How to pin an Outlook calendar
The first thing we’ll do is pin the default Outlook calendar to the Desktop. The process is so simple, requiring only a few clicks. Let’s do that now:
- Click the Windows Start menu icon (the window in the bottom-left corner of the screen).
- Choose Calendar, and Windows immediately displays your calendar in Day mode. As you can see in Figure A, I have a busy afternoon.
The calendar opens to the current day and time. But the entire day is there; just scroll up to see the morning appointments or down to see the afternoon. Notice the calendar icon on the taskbar. Right-click that icon and choose Pin to Taskbar. To close the calendar, click the Close icon (X) in the top-right corner of the calendar. To quickly access it again, simply click the Calendar icon on the taskbar!
In addition, the calendar isn’t just for viewing. You can work with the calendar as if you were working in Outlook’s Calendar window. You can change, delete or add appointments, and Outlook saves it. To change the view mode, click the three dots in the top-right corner of the calendar and choose another mode. Outlook will remember the mode, even if you close the calendar.
How to pin other Outlook windows
The calendar isn’t the only Outlook window you can pin to the Desktop. In the bottom-left corner, you’ll see the Outlook icons: Mail, Calendar, People and To Do. Simply click one to open that window. Then, pin it to the taskbar, the same way you did the calendar, or not. Your working needs will dictate the different windows you pin.
Figure B shows the To Do list next to the calendar. To see your task list, click To Do (in the left pane). Similarly to the calendar, you can make changes and they stick!

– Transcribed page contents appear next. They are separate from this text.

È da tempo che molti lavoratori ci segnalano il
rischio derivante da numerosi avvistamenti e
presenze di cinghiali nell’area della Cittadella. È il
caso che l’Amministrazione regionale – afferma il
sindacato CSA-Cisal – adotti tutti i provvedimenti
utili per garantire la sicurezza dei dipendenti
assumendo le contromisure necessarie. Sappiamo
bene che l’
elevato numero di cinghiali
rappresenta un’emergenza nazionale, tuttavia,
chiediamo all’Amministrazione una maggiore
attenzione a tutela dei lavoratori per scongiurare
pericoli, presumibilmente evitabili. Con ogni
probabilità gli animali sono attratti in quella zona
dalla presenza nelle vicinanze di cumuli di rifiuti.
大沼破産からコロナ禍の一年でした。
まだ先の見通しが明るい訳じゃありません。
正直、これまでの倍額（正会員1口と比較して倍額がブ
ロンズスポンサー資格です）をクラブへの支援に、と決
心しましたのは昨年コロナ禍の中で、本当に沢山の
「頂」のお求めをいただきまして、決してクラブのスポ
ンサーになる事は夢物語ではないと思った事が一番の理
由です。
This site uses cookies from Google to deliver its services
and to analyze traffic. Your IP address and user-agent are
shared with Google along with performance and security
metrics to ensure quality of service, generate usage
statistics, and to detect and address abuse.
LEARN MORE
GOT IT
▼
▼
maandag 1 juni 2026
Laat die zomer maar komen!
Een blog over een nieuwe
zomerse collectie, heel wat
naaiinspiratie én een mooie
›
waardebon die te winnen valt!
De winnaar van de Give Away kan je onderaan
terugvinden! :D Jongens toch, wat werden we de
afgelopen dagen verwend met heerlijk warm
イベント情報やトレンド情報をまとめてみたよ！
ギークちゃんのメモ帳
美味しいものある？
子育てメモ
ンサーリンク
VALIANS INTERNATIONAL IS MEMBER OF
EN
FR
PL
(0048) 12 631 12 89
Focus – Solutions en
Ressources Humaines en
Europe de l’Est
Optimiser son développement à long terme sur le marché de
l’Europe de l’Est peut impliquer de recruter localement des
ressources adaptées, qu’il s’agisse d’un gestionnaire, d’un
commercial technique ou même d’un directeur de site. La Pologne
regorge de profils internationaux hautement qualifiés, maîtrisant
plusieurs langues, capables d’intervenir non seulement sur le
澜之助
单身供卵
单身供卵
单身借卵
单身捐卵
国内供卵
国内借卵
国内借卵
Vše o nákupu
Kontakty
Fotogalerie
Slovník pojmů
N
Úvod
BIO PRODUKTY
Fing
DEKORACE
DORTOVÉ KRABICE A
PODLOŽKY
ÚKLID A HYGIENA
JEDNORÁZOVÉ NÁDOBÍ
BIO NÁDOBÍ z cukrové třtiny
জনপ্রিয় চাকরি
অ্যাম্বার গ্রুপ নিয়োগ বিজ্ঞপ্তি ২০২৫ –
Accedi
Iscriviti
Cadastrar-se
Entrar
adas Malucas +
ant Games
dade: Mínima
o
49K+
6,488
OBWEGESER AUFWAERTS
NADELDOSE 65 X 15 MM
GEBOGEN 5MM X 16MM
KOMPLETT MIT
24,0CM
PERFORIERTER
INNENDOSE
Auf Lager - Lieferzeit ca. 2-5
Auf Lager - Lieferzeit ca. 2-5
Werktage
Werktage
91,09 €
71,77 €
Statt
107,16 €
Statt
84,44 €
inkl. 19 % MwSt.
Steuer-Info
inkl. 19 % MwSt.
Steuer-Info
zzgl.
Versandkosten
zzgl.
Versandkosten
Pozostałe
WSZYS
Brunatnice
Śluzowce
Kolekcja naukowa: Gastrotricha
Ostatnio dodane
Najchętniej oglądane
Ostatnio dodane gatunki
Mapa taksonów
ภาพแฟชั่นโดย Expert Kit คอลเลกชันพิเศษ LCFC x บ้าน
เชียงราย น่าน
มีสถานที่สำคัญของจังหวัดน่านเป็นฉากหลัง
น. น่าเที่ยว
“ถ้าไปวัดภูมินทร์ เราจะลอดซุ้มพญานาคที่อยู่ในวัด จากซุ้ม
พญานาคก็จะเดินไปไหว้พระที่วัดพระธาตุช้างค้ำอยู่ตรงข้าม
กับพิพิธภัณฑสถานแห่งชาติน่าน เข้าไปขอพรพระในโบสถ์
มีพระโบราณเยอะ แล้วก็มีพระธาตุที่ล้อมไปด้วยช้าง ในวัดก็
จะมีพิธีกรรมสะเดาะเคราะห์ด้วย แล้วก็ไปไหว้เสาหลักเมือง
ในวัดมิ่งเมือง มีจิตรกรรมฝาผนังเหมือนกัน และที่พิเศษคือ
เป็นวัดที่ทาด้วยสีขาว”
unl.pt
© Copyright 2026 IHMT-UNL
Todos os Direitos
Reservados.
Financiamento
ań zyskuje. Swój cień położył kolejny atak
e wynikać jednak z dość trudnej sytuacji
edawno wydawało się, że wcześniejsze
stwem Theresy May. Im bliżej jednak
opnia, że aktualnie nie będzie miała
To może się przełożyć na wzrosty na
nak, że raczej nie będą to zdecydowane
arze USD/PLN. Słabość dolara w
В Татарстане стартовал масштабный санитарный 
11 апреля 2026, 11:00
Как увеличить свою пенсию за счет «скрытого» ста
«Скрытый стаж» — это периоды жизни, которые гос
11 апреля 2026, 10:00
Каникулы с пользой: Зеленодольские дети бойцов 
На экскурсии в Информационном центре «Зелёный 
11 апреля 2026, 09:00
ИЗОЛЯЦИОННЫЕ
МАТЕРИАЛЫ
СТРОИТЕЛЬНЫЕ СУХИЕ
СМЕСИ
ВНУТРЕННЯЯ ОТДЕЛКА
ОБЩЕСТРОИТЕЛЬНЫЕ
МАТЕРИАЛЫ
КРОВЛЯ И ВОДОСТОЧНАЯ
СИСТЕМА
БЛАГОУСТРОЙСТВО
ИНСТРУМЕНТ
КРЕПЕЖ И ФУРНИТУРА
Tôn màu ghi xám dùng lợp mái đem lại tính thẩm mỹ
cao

At the bottom of the Outlook window app list, you’ll see the Settings icon—it resembles a small gear. Figure C shows its main menu. For the most part, you can change basic settings for all of the Outlook windows you open at the Desktop level. This is something for you to explore later. There’s just too much to cover. To close the settings, click anywhere in the Outlook window but outside the settings pane.
At the top-left corner of the Calendar window, you’ll see the cheeseburger icon. Click it to open the Navigation pane shown in Figure D. (This is a toggle icon; click it to the close the Navigation pane.) You’ll see the entire month; click any date to see that day’s events. In the middle, you’ll see your calendars. Check to add or uncheck to remove a calendar from the display.
To add a calendar, click the Add Calendars option at the bottom. You might be a bit surprised to see what’s available. The first pane displays a list of available calendars—these aren’t your calendars, but public calendars, as shown in Figure E. Click TV and then choose a time zone. Choose a channel or network to see what’s on! Click a few shows to add them to your calendar. To remove a calendar, right-click it and chose Remove Calendar.
Pinning the calendar to the Desktop is probably the most help to most people. However, as I mentioned, you can add all of the Outlook windows for easy access, and the more monitor room you have, the more efficient you can be.